12 réponses à “Méluche revient-il à son vomi trotsko-lambertiste ?”

  1. DUFAITREZ dit :

    Comme quoi les « Lambert » sont à l’origine de Mélenchon et JMLP !
    Pas les mêmes, bien sûr !
    Quand les extrêmes se touchent !

  2. Patrick Gofman dit :

    Le courageux anonyme « roux », c’est de l’école primaire qu’il s’est fait virer, avant d’avoir acquis un minimum d’orthographe. Quant à moi, j’ai rempli la caisse de Lambert à la sueur de mon front, 12 ans durant. C’est Charles Berg qui la vidait « à des fins personnelles », selon ses aveux.
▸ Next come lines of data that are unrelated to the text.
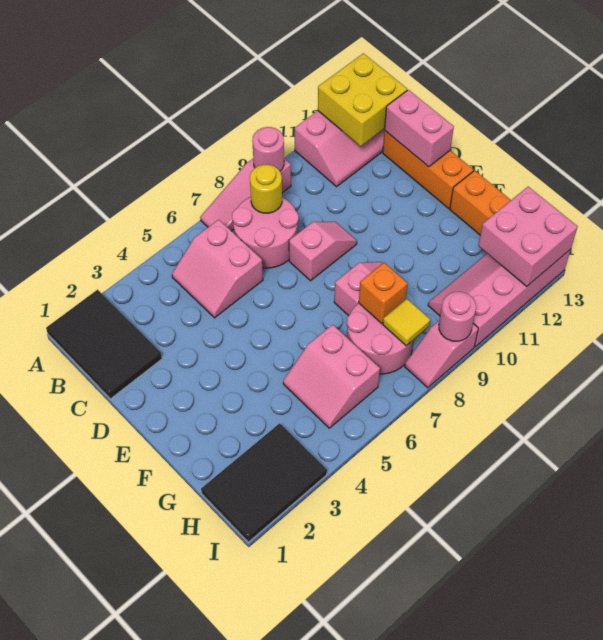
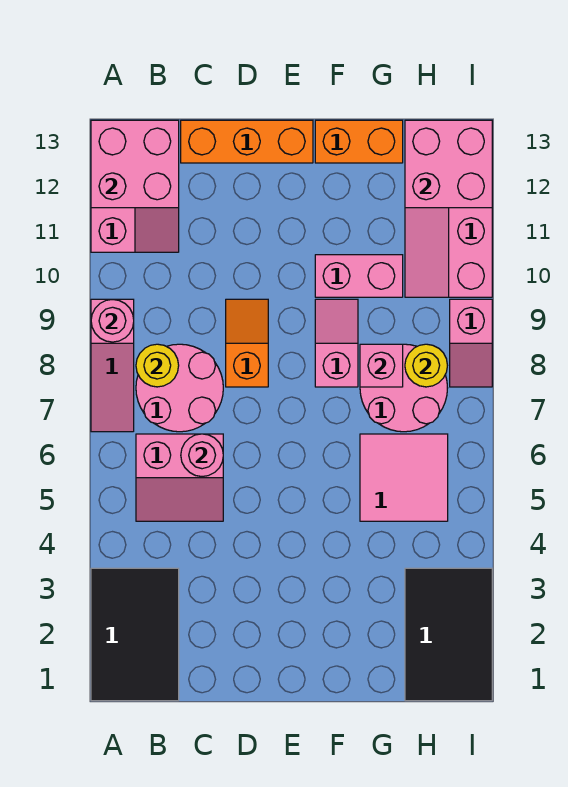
black 2x3 tile [46,290,162,399] -> black 2x3 tile turned to [91,568,179,701]
yellow 2x2 brick [318,53,407,146] -> pink 2x2 brick [91,120,179,208]
pink 1x2 brick [385,90,454,167] -> pink 1x2 brick moved to [315,255,403,297]
pink 1x2 slope [289,222,357,281] -> orange 1x2 slope [226,299,268,387]
pink 2x2 slope [283,325,380,428] -> pink 2x2 tile [360,434,448,521]
orange 1x1 brick [359,263,408,323] -> pink 1x1 brick [360,344,403,387]
yellow 1x1 tile [383,299,430,346] -> yellow 1x1 round brick [405,344,447,387]
pink 1x1 round brick [439,292,476,341] -> pink 1x1 round brick moved to [181,434,223,477]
Et c’est pour avoir publié mon premier roman (« Les Blondes préfèrent les cons »,1979) sans son autorisation que j’ai été viré direct par le Comité central, sans être entendu ! Mieux que chez Staline !

  3. patphil dit :

    mélanchon proclame (un peu vite) que le peuple a changé et qu’il veut ses voix nouvelles!

  4. Gaulois réfractaire dit :

    Son obséquiosité quand il se retrouve face à Maqueron et sont arrogance face au simple flic lors d’une perquisition en disent long sur le personnage.

  5. Arthur dit :

    Melenchon : personnage insupportable, postures detestables. Pour lui être de gauche, c’est caresser le peuple dans le sens du poil mais au final s’en servir comme marchepied aux seules fins de sa gloire personnelle.